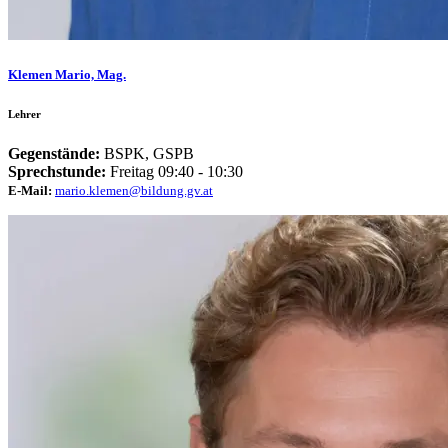
Klemen Mario, Mag.
Lehrer
Gegenstände:
BSPK, GSPB
Sprechstunde:
Freitag 09:40 - 10:30
E-Mail:
mario.klemen@bildung.gv.at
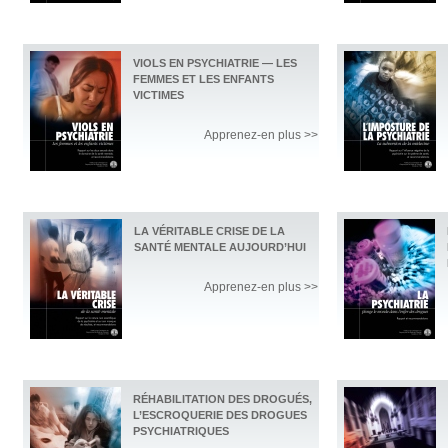
VIOLS EN PSYCHIATRIE — LES
FEMMES ET LES ENFANTS
VICTIMES
Apprenez-en plus >>
LA VÉRITABLE CRISE DE LA
SANTÉ MENTALE AUJOURD’HUI
Apprenez-en plus >>
RÉHABILITATION DES DROGUÉS,
L’ESCROQUERIE DES DROGUES
PSYCHIATRIQUES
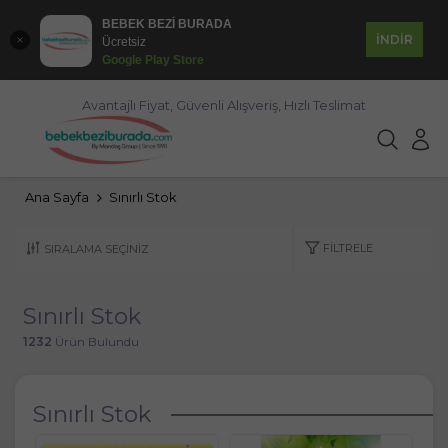
BEBEK BEZİ BURADA
İNDİR
Ücretsiz
Google Play Store
Avantajlı Fiyat, Güvenli Alışveriş, Hızlı Teslimat
Ana Sayfa
Sınırlı Stok
FILTRELE
Sınırlı Stok
1232
Ürün Bulundu
Sınırlı Stok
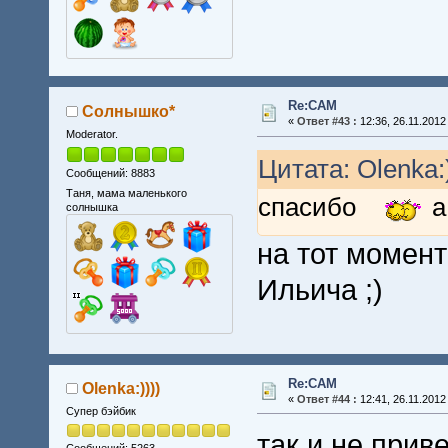
Re:CAM
Солнышко*
«
Ответ #43 :
12:36, 26.11.2012
Moderator.
Цитата: Olenka:)
Сообщений: 8883
Таня, мама маленького
спасибо
а
солнышка
на тот момен
Ильича ;)
Re:CAM
Olenka:))))
«
Ответ #44 :
12:41, 26.11.2012
Супер бэйбик
так и не прив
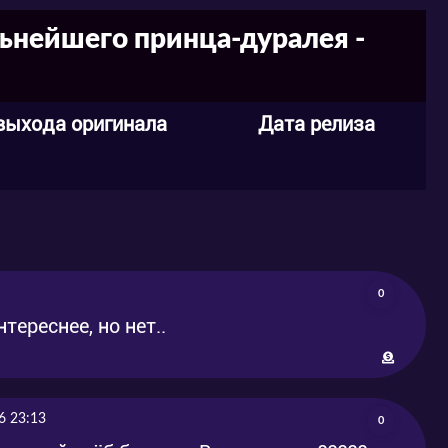
льнейшего принца-дуралея -
выхода оригинала
Дата релиза
0
тереснее, но нет..
6 23:13
0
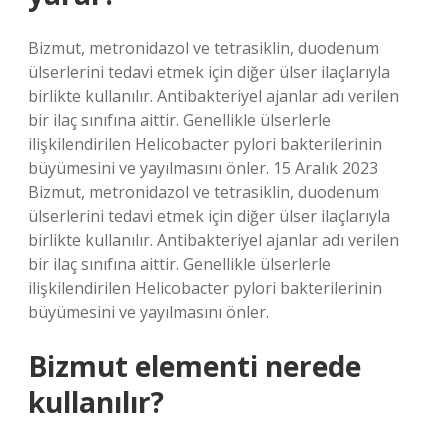
Bizmut, metronidazol ve tetrasiklin, duodenum
ülserlerini tedavi etmek için diğer ülser ilaçlarıyla
birlikte kullanılır. Antibakteriyel ajanlar adı verilen
bir ilaç sınıfına aittir. Genellikle ülserlerle
ilişkilendirilen Helicobacter pylori bakterilerinin
büyümesini ve yayılmasını önler. 15 Aralık 2023
Bizmut, metronidazol ve tetrasiklin, duodenum
ülserlerini tedavi etmek için diğer ülser ilaçlarıyla
birlikte kullanılır. Antibakteriyel ajanlar adı verilen
bir ilaç sınıfına aittir. Genellikle ülserlerle
ilişkilendirilen Helicobacter pylori bakterilerinin
büyümesini ve yayılmasını önler.
Bizmut elementi nerede
kullanılır?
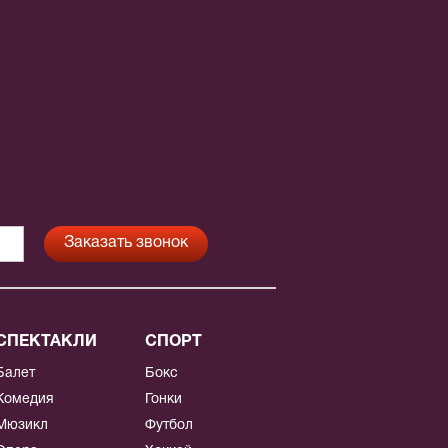
СПЕКТАКЛИ
СПОРТ
Балет
Бокс
Комедия
Гонки
Мюзикл
Футбол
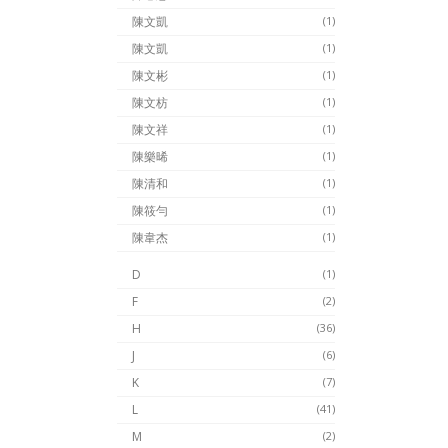
陳文凱
(1)
陳文凱
(1)
陳文彬
(1)
陳文枋
(1)
陳文祥
(1)
陳樂晞
(1)
陳清和
(1)
陳筱勻
(1)
陳韋杰
(1)
D
(1)
F
(2)
H
(36)
J
(6)
K
(7)
L
(41)
M
(2)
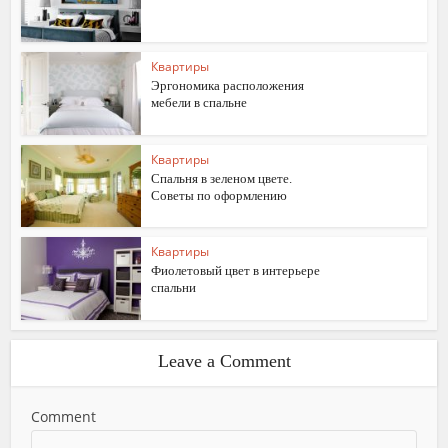
Квартиры
Эргономика расположения
мебели в спальне
Квартиры
Спальня в зеленом цвете.
Советы по оформлению
Квартиры
Фиолетовый цвет в интерьере
спальни
Leave a Comment
Comment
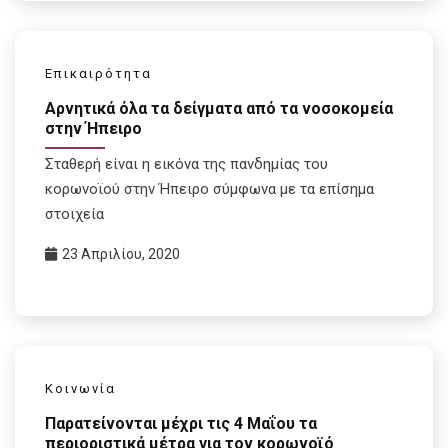
Επικαιρότητα
Αρνητικά όλα τα δείγματα από τα νοσοκομεία
στην Ήπειρο
Σταθερή είναι η εικόνα της πανδημίας του
κορωνοϊού στην Ήπειρο σύμφωνα με τα επίσημα
στοιχεία
23 Απριλίου, 2020
Κοινωνία
Παρατείνονται μέχρι τις 4 Μαΐου τα
περιοριστικά μέτρα για τον κορωνοϊό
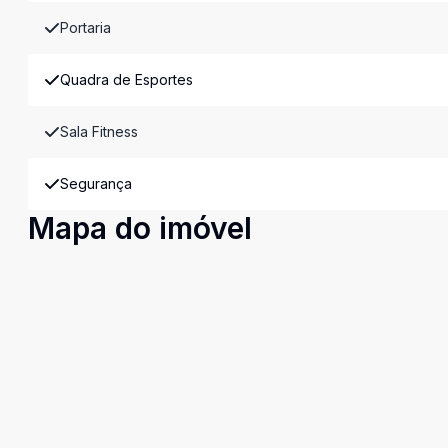
Portaria
Quadra de Esportes
Sala Fitness
Segurança
Mapa do imóvel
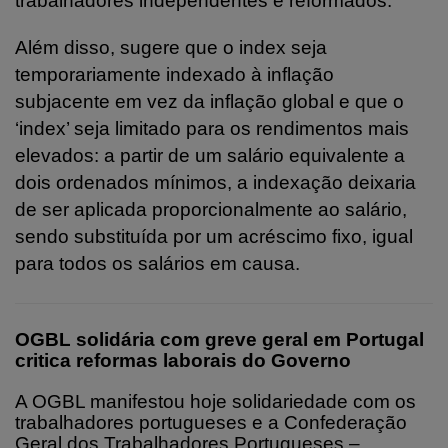
trabalhadores independentes e reformados.
Além disso, sugere que o index seja
temporariamente indexado à inflação
subjacente em vez da inflação global e que o
‘index’ seja limitado para os rendimentos mais
elevados: a partir de um salário equivalente a
dois ordenados mínimos, a indexação deixaria
de ser aplicada proporcionalmente ao salário,
sendo substituída por um acréscimo fixo, igual
para todos os salários em causa.
OGBL solidária com greve geral em Portugal
critica reformas laborais do Governo
A OGBL manifestou hoje solidariedade com os
trabalhadores portugueses e a Confederação
Geral dos Trabalhadores Portugueses –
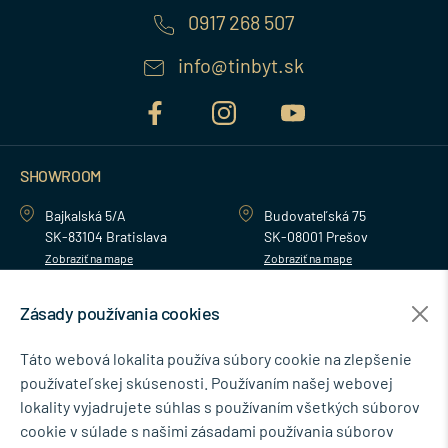
0917 268 507
info@tinbyt.sk
SHOWROOM
Bajkalská 5/A
Budovateľská 75
SK-83104 Bratislava
SK-08001 Prešov
Zobraziť na mape
Zobraziť na mape
Zásady používania cookies
MENU
Táto webová lokalita používa súbory cookie na zlepšenie
používateľskej skúsenosti. Používaním našej webovej
NEWSLETTER
lokality vyjadrujete súhlas s používaním všetkých súborov
cookie v súlade s našimi zásadami používania súborov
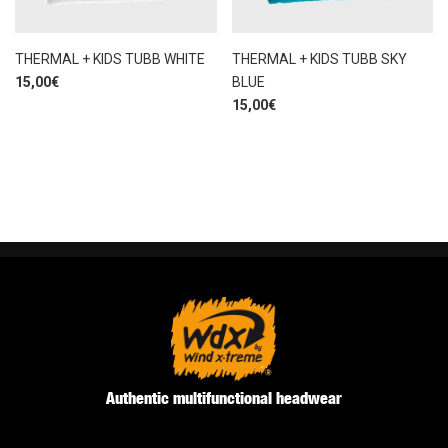
THERMAL + KIDS TUBB WHITE
THERMAL + KIDS TUBB SKY
15,00
€
BLUE
15,00
€
Authentic multifunctional headwear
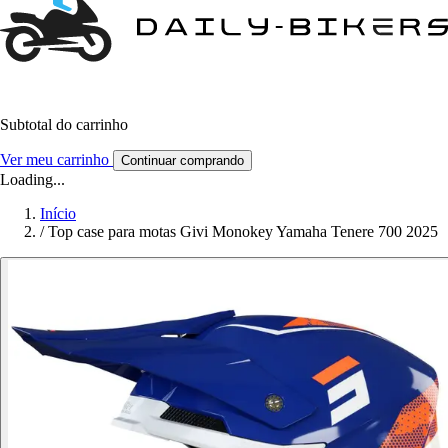
Subtotal do carrinho
Ver meu carrinho
Continuar comprando
Loading...
Início
/
Top case para motas Givi Monokey Yamaha Tenere 700 2025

TASK TO COMPLETE —
Above are the records; repeat them all exactly, without the pictures.

YOUR SOLUTION —
Klemen Mario, Mag.
Lehrer
Gegenstände:
BSPK, GSPB
Sprechstunde:
Freitag 09:40 - 10:30
E-Mail:
mario.klemen@bildung.gv.at
VIOLS EN PSYCHIATRIE — LES
FEMMES ET LES ENFANTS
VICTIMES
Apprenez-en plus >>
LA VÉRITABLE CRISE DE LA
SANTÉ MENTALE AUJOURD’HUI
Apprenez-en plus >>
RÉHABILITATION DES DROGUÉS,
L’ESCROQUERIE DES DROGUES
PSYCHIATRIQUES
BEBEK BEZİ BURADA
İNDİR
Ücretsiz
Google Play Store
Avantajlı Fiyat, Güvenli Alışveriş, Hızlı Teslimat
Ana Sayfa
Sınırlı Stok
FILTRELE
Sınırlı Stok
1232
Ürün Bulundu
Sınırlı Stok
Re:CAM
Солнышко*
«
Ответ #43 :
12:36, 26.11.2012
Moderator.
Цитата: Olenka:)
Сообщений: 8883
Таня, мама маленького
спасибо
а
солнышка
на тот момен
Ильича ;)
Re:CAM
Olenka:))))
«
Ответ #44 :
12:41, 26.11.2012
Супер бэйбик
так и не прив
льнейшего принца-дуралея -
выхода оригинала
Дата релиза
0
тереснее, но нет..
6 23:13
0
Bizmut, metronidazol ve tetrasiklin, duodenum
ülserlerini tedavi etmek için diğer ülser ilaçlarıyla
birlikte kullanılır. Antibakteriyel ajanlar adı verilen
bir ilaç sınıfına aittir. Genellikle ülserlerle
ilişkilendirilen Helicobacter pylori bakterilerinin
büyümesini ve yayılmasını önler. 15 Aralık 2023
Bizmut, metronidazol ve tetrasiklin, duodenum
ülserlerini tedavi etmek için diğer ülser ilaçlarıyla
birlikte kullanılır. Antibakteriyel ajanlar adı verilen
bir ilaç sınıfına aittir. Genellikle ülserlerle
ilişkilendirilen Helicobacter pylori bakterilerinin
büyümesini ve yayılmasını önler.
Bizmut elementi nerede
kullanılır?
СПЕКТАКЛИ
СПОРТ
Балет
Бокс
Комедия
Гонки
Мюзикл
Футбол
陳文凱
(1)
陳文凱
(1)
陳文彬
(1)
陳文枋
(1)
陳文祥
(1)
陳樂晞
(1)
陳清和
(1)
陳筱勻
(1)
陳韋杰
(1)
D
(1)
F
(2)
H
(36)
J
(6)
K
(7)
L
(41)
M
(2)
Квартиры
Эргономика расположения
мебели в спальне
Квартиры
Спальня в зеленом цвете.
Советы по оформлению
Квартиры
Фиолетовый цвет в интерьере
спальни
Leave a Comment
Comment
Επικαιρότητα
Αρνητικά όλα τα δείγματα από τα νοσοκομεία
στην Ήπειρο
Σταθερή είναι η εικόνα της πανδημίας του
κορωνοϊού στην Ήπειρο σύμφωνα με τα επίσημα
στοιχεία
23 Απριλίου, 2020
Κοινωνία
Παρατείνονται μέχρι τις 4 Μαΐου τα
περιοριστικά μέτρα για τον κορωνοϊό
Portaria
Quadra de Esportes
Sala Fitness
Segurança
Mapa do imóvel
trabalhadores independentes e reformados.
Além disso, sugere que o index seja
temporariamente indexado à inflação
subjacente em vez da inflação global e que o
‘index’ seja limitado para os rendimentos mais
elevados: a partir de um salário equivalente a
dois ordenados mínimos, a indexação deixaria
de ser aplicada proporcionalmente ao salário,
sendo substituída por um acréscimo fixo, igual
para todos os salários em causa.
OGBL solidária com greve geral em Portugal
critica reformas laborais do Governo
A OGBL manifestou hoje solidariedade com os
trabalhadores portugueses e a Confederação
Geral dos Trabalhadores Portugueses –
0917 268 507
info@tinbyt.sk
SHOWROOM
Bajkalská 5/A
Budovateľská 75
SK-83104 Bratislava
SK-08001 Prešov
Zobraziť na mape
Zobraziť na mape
Zásady používania cookies
MENU
Táto webová lokalita používa súbory cookie na zlepšenie
používateľskej skúsenosti. Používaním našej webovej
NEWSLETTER
lokality vyjadrujete súhlas s používaním všetkých súborov
cookie v súlade s našimi zásadami používania súborov
THERMAL + KIDS TUBB WHITE
THERMAL + KIDS TUBB SKY
15,00
€
BLUE
15,00
€
Authentic multifunctional headwear
Subtotal do carrinho
Ver meu carrinho
Continuar comprando
Loading...
Início
/
Top case para motas Givi Monokey Yamaha Tenere 700 2025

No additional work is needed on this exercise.